Der neue starke Mann der SPD ist nicht etwa Schweiz-Schreck Norbert Walter-Borjans (67). Der Mann, der mit dem Kauf von neun Steuer-CDs dem Schweizer Bankgeheimnis den Todesstoss versetzte, wird zwar neuer Parteichef. Doch dass er sich gemeinsam mit Saskia Esken (58) durchgesetzt hat, ist vor allem ein Sieg für Juso-Chef Kevin Kühnert.
Der 30-jährige Berliner führt seit zwei Jahren den Parteinachwuchs, gerade hat er sich mit einem Rekordergebnis wiederwählen lassen. Lange wurde der ehemalige Schülersprecher belächelt: weil er lieber Kapuzenpullover als Anzug trägt, sein Studium abgebrochen hat und auch mal über seine homosexuellen Tinder-Abenteuer plaudert.
Parteichef wollte er nicht werden
Doch der bekennende Sozialist treibt die SPD seit Monaten mit rhetorischer Brillanz und radikalen Forderungen vor sich her. Er ist Gegner der Grossen Koalition unter Bundeskanzlerin Angela Merkel (65) – und hat sich für das koalitionskritische Spitzenduo Walter-Borjans/Esken ausgesprochen. Dessen Erfolg ist sein bislang grösster Sieg. «Endlich wieder eine SPD, vor der die Richtigen wieder Angst haben», twitterte er über die Reaktionen bürgerlicher Schweizer Politiker, die die Wahl von Schweiz-Schreck Norbert Walter-Borjans kritisierten.
Auch Kühnert war als Parteichef im Gespräch. Er hat sich aus guten Gründen dagegen entschieden. Denn der SPD-Parteivorsitz ist längst kein krisensicherer Job mehr. Lange sahen die Amtszeiten so aus: Willy Brandt, 23 Jahre; Gerhard Schröder, 5 Jahre; Sigmar Gabriel, 8 Jahre.
Dann kam der Bundestags-Wahlkampf 2017 und mit ihm der unglückselige Kanzlerkandidat Martin Schulz (63). Der Schulz-Zug fuhr ab – und mit ihm das Selbstvertrauen der Genossen. Gerade mal noch mickrige 20,5 Prozent erhielt die einst stolze Partei. Auf Schulz folgte «Trümmerfrau» Andrea Nahles (49). Doch auch sie konnte die angeschlagene Partei nicht mehr aufbauen. Nur 14 Monate nach ihrer Wahl trat sie zurück, seither führte die rheinland-pfälzische Ministerpräsidentin Malu Dreyer (58) die älteste Partei Deutschlands interimsmässig.

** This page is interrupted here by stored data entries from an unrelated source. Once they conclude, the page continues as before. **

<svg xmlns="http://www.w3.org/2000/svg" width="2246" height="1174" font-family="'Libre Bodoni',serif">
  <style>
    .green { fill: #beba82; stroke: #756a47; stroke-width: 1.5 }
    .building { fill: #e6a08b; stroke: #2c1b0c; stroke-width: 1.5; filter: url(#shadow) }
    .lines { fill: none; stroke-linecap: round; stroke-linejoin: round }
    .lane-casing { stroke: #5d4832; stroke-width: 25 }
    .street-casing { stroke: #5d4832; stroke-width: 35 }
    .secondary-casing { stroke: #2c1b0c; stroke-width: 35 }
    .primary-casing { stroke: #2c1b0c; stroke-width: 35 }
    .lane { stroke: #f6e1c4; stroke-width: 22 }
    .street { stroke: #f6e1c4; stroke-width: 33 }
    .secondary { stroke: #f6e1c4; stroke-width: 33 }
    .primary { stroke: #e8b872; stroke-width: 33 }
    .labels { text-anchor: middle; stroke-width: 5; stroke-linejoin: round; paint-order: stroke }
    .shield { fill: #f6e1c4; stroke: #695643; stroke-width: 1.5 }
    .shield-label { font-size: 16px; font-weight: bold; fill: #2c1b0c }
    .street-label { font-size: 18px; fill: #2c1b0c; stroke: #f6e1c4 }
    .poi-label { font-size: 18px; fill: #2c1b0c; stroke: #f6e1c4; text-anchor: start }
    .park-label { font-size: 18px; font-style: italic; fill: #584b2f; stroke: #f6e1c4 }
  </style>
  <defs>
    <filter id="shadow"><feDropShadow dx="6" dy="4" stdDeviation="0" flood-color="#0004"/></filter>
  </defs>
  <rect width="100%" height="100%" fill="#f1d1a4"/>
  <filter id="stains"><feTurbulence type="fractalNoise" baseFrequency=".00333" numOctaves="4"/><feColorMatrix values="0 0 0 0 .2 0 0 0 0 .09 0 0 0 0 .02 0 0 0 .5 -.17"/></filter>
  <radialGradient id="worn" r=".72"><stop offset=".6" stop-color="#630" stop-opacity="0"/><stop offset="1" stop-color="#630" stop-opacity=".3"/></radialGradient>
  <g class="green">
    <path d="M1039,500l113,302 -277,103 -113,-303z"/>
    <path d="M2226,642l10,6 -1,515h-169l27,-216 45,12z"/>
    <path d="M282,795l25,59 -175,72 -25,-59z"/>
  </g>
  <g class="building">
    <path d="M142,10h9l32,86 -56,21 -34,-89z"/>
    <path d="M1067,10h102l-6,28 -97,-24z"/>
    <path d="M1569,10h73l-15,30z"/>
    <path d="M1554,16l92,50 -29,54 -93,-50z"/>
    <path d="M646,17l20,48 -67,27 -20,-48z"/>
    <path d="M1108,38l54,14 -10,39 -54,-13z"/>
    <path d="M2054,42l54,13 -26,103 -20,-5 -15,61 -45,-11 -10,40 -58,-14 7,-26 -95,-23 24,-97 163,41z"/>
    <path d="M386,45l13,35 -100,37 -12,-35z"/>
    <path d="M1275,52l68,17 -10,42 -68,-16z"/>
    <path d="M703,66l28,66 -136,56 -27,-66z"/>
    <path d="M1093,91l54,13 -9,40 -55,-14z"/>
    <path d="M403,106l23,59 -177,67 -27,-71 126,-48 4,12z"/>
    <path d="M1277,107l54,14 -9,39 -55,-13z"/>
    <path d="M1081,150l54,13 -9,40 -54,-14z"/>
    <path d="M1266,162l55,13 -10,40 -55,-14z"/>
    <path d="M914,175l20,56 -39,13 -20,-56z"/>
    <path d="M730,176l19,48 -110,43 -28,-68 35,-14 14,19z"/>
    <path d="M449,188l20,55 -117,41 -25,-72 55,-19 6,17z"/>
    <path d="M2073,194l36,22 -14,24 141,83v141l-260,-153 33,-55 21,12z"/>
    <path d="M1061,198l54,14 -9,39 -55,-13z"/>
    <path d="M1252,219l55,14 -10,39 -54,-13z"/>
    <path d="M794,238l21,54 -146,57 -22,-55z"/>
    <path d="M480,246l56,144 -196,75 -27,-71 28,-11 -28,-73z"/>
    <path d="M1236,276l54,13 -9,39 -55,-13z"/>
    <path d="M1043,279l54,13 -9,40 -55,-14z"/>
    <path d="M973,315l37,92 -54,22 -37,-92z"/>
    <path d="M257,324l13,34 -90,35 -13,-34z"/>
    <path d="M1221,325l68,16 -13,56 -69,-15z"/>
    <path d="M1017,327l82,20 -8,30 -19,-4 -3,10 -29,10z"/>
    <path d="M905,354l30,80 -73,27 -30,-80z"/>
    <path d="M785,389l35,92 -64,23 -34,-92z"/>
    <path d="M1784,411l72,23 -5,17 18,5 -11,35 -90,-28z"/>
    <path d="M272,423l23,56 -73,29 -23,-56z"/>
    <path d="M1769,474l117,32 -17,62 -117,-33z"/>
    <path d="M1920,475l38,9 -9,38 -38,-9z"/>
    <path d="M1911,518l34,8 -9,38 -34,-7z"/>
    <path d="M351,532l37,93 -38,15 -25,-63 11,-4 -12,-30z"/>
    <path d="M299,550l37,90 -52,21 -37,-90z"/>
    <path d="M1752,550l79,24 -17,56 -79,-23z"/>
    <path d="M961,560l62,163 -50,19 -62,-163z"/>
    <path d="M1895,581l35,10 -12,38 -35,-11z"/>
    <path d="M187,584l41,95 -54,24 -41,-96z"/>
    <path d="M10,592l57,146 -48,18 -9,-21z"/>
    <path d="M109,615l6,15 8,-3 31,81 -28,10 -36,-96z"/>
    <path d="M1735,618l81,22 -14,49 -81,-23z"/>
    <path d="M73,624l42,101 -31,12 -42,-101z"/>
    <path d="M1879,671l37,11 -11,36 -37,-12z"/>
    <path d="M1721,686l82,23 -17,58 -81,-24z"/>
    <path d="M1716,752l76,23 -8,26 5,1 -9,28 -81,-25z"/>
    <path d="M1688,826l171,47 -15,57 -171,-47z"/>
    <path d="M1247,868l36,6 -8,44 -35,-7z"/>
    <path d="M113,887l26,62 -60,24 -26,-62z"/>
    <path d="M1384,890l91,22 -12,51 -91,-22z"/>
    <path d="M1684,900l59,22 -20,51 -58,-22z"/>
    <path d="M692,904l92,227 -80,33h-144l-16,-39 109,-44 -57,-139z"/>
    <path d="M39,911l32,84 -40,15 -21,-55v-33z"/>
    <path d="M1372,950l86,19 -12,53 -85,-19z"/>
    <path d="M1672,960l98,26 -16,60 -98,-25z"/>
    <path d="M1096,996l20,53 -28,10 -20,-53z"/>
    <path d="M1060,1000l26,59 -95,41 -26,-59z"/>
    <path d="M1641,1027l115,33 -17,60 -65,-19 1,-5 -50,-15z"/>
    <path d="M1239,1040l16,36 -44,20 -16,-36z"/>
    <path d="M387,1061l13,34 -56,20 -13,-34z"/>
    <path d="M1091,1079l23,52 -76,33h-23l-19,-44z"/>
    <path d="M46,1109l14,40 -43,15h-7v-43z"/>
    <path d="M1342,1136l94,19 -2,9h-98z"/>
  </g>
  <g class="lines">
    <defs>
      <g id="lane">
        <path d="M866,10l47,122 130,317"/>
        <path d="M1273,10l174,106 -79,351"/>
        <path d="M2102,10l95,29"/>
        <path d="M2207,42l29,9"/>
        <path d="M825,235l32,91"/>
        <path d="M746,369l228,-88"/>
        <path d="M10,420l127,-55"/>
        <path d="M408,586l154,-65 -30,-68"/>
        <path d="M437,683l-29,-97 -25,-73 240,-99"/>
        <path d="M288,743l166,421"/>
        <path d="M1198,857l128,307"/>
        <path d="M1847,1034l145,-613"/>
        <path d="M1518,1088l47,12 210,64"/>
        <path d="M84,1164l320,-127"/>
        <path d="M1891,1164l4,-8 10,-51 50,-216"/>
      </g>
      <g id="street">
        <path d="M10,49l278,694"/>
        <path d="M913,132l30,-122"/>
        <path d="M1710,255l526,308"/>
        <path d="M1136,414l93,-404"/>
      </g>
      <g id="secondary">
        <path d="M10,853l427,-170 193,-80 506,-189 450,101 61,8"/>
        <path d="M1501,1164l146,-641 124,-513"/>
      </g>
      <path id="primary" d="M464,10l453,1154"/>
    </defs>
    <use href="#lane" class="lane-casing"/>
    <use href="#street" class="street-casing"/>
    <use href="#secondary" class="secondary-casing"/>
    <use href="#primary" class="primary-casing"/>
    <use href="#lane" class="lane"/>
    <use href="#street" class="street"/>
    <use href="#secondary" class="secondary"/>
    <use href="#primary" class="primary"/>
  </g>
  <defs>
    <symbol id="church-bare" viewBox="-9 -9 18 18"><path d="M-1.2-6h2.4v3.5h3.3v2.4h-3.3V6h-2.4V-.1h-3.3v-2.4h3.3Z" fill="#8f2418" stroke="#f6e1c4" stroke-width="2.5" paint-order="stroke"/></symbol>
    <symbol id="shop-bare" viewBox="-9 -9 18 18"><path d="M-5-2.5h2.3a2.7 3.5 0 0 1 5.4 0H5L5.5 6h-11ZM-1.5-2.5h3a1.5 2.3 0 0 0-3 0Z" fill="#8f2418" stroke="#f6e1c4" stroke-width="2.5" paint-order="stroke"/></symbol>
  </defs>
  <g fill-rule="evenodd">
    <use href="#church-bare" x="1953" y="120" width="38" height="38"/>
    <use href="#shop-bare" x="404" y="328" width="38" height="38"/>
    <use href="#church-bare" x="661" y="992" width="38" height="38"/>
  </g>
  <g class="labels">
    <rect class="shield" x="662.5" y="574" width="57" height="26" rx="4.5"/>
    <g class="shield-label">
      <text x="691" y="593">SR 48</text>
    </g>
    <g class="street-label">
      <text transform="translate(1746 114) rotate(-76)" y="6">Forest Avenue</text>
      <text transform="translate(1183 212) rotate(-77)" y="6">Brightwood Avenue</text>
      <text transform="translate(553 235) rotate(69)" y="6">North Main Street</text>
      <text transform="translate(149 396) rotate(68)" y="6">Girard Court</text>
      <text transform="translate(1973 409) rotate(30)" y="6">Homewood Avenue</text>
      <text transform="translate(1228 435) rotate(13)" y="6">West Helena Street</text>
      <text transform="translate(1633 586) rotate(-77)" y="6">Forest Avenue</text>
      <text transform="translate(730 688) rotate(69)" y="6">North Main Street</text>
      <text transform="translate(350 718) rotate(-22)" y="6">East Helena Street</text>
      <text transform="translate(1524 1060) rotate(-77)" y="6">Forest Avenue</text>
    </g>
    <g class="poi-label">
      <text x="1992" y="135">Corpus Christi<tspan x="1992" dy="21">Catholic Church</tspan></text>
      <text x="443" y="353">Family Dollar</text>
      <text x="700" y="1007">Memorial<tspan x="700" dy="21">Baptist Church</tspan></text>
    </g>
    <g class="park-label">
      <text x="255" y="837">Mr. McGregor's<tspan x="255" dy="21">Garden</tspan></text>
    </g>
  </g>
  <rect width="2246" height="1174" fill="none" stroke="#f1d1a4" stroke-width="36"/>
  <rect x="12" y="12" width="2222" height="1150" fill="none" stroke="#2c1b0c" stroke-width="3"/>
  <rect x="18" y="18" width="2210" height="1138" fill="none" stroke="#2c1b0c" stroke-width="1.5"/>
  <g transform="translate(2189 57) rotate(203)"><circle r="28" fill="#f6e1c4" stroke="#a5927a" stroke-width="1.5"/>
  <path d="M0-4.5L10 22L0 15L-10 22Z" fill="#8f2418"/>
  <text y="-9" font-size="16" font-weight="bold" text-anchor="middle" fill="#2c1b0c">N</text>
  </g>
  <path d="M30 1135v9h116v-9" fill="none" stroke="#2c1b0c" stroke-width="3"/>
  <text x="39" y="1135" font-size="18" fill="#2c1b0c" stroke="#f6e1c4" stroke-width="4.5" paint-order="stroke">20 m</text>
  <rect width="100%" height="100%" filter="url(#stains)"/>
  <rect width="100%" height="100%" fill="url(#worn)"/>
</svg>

Kühnert hat höhere Ambitionen
Der zum Schleudersitz gewordene Parteivorstand soll nun erstmals von einer Doppelspitze geführt werden. Doch das Votum der rund 425'000 SPD-Mitglieder fiel deutlich für das koalitionskritische Duo aus. Und das wird ausführen, was Kevin Kühnert ohnehin will: Nachverhandlungen des Koalitionsvertrags – wenn nicht sogar mehr.
Formal muss die neue SPD-Spitze beim Parteitag am Wochenende noch bestätigt werden. Kühnert will sich für einen Beisitzerposten bewerben. Das höchste Parteiamt hat für ihn noch etwas Zeit. Schliesslich wird der Parteichef in aller Regel automatisch auch Kanzlerkandidat – und fällt die Groko auseinander, könnte eine Neuwahl schneller kommen als Kühnerts 31. Geburtstag.